Ils sont restés majoritairement nomades jusqu'à l'avant-guerre, travaillant le cuir, vendant des chevaux, faisant des bijoux, animant des fêtes (ils étaient souvent montreurs d'ours notamment), avant que les communistes ne les sédentarisent de force, les obligeant à avoir un emploi, à aller à l'école, etc. Tout cela s'est écroulé en 89, une grande partie d'entre eux retournant alors à un semi-nomadisme miséreux.

Leur place en Roumanie est ambigüe. Ils sont haïs, mais ultra présents dans la musique, dans le folklore, et si officiellement il n'y a pas mélange, beaucoup de visages roumains ont des traits sombres, et beaucoup de Tsiganes ne se reconnaissent qu'à leurs vêtements.

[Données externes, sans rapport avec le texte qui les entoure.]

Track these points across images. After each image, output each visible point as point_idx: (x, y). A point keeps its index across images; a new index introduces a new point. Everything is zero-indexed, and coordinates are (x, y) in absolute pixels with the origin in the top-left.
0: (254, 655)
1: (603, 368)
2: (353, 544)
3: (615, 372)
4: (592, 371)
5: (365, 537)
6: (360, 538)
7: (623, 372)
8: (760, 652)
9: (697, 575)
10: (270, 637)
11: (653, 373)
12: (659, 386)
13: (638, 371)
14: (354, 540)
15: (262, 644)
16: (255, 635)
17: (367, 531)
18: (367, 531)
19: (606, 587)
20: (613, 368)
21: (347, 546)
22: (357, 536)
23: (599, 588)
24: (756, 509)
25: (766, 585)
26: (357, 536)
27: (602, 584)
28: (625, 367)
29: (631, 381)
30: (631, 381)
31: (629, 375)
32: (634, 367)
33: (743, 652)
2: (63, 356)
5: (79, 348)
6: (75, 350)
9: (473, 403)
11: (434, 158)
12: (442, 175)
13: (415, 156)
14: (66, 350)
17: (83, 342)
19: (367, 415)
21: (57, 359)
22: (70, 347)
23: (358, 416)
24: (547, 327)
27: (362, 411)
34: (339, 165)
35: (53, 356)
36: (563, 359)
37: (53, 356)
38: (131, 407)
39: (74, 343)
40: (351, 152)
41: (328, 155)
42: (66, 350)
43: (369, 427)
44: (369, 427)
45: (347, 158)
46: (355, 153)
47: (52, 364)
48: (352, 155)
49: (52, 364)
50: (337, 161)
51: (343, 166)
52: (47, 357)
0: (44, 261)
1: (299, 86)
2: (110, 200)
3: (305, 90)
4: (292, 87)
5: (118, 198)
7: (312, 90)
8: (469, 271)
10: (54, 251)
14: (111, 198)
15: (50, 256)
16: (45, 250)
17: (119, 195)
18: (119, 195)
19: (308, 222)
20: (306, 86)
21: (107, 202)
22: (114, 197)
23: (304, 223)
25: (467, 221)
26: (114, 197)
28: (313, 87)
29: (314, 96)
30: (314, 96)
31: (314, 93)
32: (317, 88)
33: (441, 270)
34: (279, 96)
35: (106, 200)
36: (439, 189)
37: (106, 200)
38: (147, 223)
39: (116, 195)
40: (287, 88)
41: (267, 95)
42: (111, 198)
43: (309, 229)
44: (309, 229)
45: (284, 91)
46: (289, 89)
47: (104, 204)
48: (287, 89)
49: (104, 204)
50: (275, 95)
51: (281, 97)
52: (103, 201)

Par ailleurs, ils ont des représentants officiels au parlement, leur langue, d'origine sanscrit, est encore parlée et enseignée, etc. En tout cas, ils sont incontournables.

Bon, ce point (finalement pas si petit que ça !) me paraissait important pour introduire les écrivains que je vais lister dans le post suivant: (Petit) aperçu de la littérature roumaine (2): quelques auteurs.


Post scriptum :

Un ami roumain m’a fait remarquer que ce post faisait l’impasse sur quantité d’événements importants de l’histoire du pays et donnait l’impression qu’en Roumanie les Roumains était finalement une sorte de minorité.

C’est tout à fait vrai.

Quand j’ai écrit cet article, je voulais juste donner un aperçu de ce pays pour en introduire les auteurs, et expliquer pourquoi la Roumanie a produit tant d’écrivains s’exprimant dans d’autres langues que celle du pays.

Cette particularité est en effet très étonnante pour un pays jacobin comme la France, tout comme l’est l’existence de communautés reconnues par l’état et vivant dans leur langue et leurs espaces.

Et ce coup de projecteur n’enlève bien évidemment rien au fait que la Roumanie est d’abord l’état où vivent la majorité des Roumains, qui représentent presque 90% de la population totale, sont de langue roumaine et principalement de religion orthodoxe.

Je confirme donc que ce post est bien écrit sous l’angle particulier et réducteur du côté multiculturel de la Roumanie et qu’il ne faut pas le prendre pour autre chose, et surtout pas pour une histoire exhaustive du pays (pour laquelle il faudrait d’ailleurs bien plus d’un article !).